Work request:
Below are some records. Return exactly the lines from the one with "agence, leader des services internet pour les" to the one with "Następna strona", and nothing else.

Record extracts:
- - - - - - -

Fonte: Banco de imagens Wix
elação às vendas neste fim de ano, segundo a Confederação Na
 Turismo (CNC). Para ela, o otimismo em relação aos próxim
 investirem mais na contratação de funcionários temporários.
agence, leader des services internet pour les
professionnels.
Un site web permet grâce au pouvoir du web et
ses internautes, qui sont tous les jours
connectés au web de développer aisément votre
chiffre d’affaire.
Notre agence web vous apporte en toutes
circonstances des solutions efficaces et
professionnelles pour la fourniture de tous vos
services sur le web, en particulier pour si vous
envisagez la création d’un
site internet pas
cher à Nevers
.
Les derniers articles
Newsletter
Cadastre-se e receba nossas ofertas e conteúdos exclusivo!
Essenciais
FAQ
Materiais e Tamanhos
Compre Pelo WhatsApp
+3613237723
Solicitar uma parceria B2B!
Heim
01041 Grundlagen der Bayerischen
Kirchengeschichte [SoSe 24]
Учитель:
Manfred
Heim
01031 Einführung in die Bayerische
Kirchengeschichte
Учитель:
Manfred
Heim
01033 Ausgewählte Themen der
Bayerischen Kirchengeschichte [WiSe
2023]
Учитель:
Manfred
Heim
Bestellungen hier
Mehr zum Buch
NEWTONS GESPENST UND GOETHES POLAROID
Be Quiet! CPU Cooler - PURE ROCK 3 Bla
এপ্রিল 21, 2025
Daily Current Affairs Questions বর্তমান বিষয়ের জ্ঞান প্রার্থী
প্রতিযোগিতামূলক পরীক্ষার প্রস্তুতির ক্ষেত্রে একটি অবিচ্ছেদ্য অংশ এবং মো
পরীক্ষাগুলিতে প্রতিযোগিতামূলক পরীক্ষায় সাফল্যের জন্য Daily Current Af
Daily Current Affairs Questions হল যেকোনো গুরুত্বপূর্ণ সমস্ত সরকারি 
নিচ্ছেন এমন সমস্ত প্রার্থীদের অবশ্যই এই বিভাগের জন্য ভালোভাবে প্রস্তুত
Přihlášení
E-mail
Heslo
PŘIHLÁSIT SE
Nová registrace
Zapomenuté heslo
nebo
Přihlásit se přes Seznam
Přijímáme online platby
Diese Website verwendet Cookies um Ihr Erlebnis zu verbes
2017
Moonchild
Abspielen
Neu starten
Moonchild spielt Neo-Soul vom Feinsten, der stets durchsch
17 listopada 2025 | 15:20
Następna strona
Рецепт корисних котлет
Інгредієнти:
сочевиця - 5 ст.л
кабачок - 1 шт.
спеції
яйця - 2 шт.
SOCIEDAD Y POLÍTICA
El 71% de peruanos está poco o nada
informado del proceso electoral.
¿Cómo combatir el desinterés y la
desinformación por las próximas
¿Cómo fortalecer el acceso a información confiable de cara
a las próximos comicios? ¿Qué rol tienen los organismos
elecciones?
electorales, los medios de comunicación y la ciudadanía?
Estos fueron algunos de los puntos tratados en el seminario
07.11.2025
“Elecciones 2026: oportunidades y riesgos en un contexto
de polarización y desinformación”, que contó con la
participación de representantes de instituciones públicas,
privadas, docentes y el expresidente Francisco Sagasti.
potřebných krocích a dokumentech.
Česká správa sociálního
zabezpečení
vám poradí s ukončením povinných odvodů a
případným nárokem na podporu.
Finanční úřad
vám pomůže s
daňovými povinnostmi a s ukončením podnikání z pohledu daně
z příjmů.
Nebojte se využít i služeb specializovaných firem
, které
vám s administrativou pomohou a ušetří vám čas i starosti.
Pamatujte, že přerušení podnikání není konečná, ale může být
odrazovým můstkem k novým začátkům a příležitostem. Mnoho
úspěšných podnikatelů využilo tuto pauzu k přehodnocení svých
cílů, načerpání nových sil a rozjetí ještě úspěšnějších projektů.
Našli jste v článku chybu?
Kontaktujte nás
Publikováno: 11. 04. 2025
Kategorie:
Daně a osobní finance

- - - - - - -

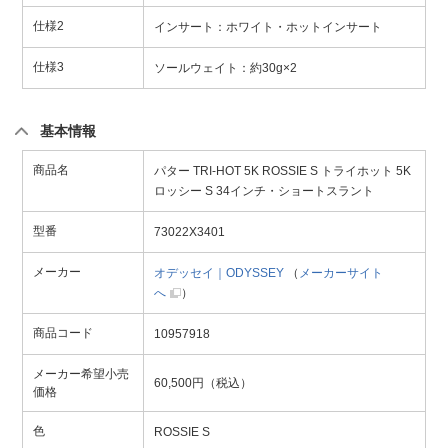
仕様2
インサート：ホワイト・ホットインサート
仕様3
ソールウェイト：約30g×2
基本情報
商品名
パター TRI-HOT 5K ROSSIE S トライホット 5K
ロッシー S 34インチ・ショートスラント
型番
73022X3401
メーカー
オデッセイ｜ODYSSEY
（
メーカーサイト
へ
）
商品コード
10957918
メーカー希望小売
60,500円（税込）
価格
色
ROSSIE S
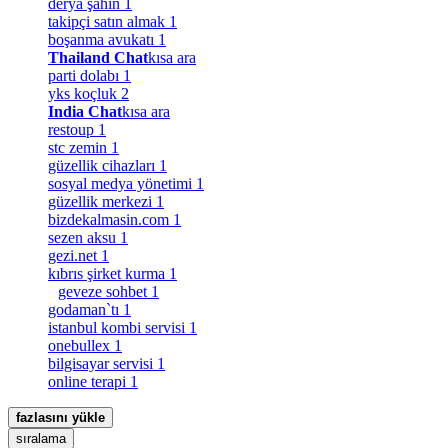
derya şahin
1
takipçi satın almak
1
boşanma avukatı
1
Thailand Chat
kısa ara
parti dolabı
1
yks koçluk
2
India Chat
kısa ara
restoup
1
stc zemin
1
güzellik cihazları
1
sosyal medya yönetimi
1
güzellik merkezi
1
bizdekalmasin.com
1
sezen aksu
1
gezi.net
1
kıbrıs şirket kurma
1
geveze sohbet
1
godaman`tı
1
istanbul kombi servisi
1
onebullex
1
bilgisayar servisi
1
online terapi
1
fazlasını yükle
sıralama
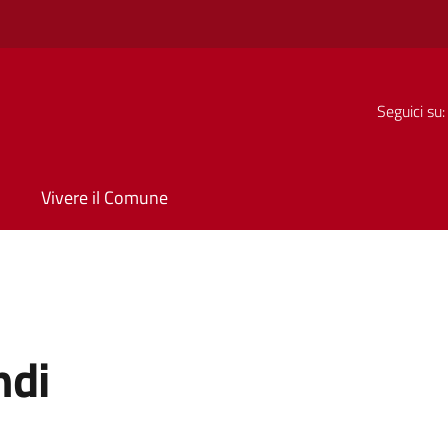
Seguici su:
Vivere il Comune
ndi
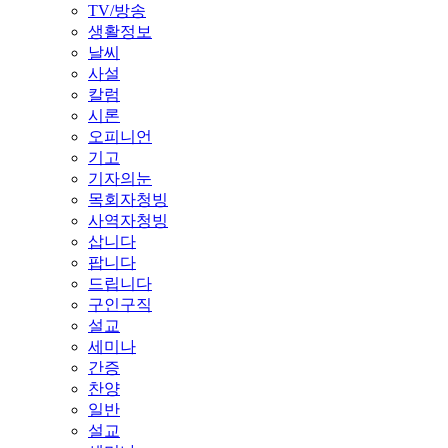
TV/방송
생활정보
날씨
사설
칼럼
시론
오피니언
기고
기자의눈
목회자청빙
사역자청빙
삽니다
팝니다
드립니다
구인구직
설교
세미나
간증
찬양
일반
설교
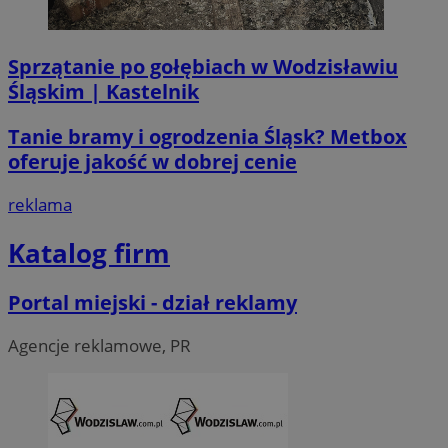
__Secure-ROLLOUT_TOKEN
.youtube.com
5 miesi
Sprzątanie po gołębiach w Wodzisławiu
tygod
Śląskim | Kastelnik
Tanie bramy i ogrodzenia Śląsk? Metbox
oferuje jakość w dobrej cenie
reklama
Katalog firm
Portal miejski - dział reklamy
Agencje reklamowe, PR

- - - - - - -

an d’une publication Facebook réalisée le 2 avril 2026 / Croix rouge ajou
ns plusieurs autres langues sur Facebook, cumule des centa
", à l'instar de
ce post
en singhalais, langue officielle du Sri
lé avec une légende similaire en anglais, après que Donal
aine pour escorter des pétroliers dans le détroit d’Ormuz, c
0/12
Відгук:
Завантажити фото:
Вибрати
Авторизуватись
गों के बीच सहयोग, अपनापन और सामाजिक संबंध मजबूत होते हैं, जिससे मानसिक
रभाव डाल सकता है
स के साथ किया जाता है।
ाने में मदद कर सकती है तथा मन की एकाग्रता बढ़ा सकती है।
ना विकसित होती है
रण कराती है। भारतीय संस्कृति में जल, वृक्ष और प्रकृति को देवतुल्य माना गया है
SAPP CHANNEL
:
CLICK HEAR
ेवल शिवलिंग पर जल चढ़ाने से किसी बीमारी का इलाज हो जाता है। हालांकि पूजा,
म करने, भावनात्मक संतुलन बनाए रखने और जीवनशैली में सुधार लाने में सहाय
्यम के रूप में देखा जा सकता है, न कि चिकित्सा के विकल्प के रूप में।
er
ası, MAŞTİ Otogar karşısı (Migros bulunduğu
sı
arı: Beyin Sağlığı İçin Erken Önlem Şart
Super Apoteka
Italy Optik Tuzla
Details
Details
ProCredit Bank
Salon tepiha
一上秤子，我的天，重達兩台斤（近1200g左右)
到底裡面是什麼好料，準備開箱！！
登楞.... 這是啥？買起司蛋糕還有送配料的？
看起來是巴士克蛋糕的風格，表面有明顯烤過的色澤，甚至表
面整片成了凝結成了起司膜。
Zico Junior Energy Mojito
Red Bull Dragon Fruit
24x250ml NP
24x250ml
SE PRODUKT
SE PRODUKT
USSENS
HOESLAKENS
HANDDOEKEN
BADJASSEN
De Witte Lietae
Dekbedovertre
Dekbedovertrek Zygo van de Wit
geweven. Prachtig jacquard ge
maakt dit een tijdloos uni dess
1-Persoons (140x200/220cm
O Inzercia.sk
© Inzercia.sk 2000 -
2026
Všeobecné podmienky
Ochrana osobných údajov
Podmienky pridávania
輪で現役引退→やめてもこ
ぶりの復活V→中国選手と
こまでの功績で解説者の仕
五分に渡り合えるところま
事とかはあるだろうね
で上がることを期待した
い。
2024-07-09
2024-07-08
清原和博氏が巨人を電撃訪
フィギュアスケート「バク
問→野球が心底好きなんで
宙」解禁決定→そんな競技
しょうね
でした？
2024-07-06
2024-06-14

- - - - - - -

Response area:
agence, leader des services internet pour les
professionnels.
Un site web permet grâce au pouvoir du web et
ses internautes, qui sont tous les jours
connectés au web de développer aisément votre
chiffre d’affaire.
Notre agence web vous apporte en toutes
circonstances des solutions efficaces et
professionnelles pour la fourniture de tous vos
services sur le web, en particulier pour si vous
envisagez la création d’un
site internet pas
cher à Nevers
.
Les derniers articles
Newsletter
Cadastre-se e receba nossas ofertas e conteúdos exclusivo!
Essenciais
FAQ
Materiais e Tamanhos
Compre Pelo WhatsApp
+3613237723
Solicitar uma parceria B2B!
Heim
01041 Grundlagen der Bayerischen
Kirchengeschichte [SoSe 24]
Учитель:
Manfred
Heim
01031 Einführung in die Bayerische
Kirchengeschichte
Учитель:
Manfred
Heim
01033 Ausgewählte Themen der
Bayerischen Kirchengeschichte [WiSe
2023]
Учитель:
Manfred
Heim
Bestellungen hier
Mehr zum Buch
NEWTONS GESPENST UND GOETHES POLAROID
Be Quiet! CPU Cooler - PURE ROCK 3 Bla
এপ্রিল 21, 2025
Daily Current Affairs Questions বর্তমান বিষয়ের জ্ঞান প্রার্থী
প্রতিযোগিতামূলক পরীক্ষার প্রস্তুতির ক্ষেত্রে একটি অবিচ্ছেদ্য অংশ এবং মো
পরীক্ষাগুলিতে প্রতিযোগিতামূলক পরীক্ষায় সাফল্যের জন্য Daily Current Af
Daily Current Affairs Questions হল যেকোনো গুরুত্বপূর্ণ সমস্ত সরকারি 
নিচ্ছেন এমন সমস্ত প্রার্থীদের অবশ্যই এই বিভাগের জন্য ভালোভাবে প্রস্তুত
Přihlášení
E-mail
Heslo
PŘIHLÁSIT SE
Nová registrace
Zapomenuté heslo
nebo
Přihlásit se přes Seznam
Přijímáme online platby
Diese Website verwendet Cookies um Ihr Erlebnis zu verbes
2017
Moonchild
Abspielen
Neu starten
Moonchild spielt Neo-Soul vom Feinsten, der stets durchsch
17 listopada 2025 | 15:20
Następna strona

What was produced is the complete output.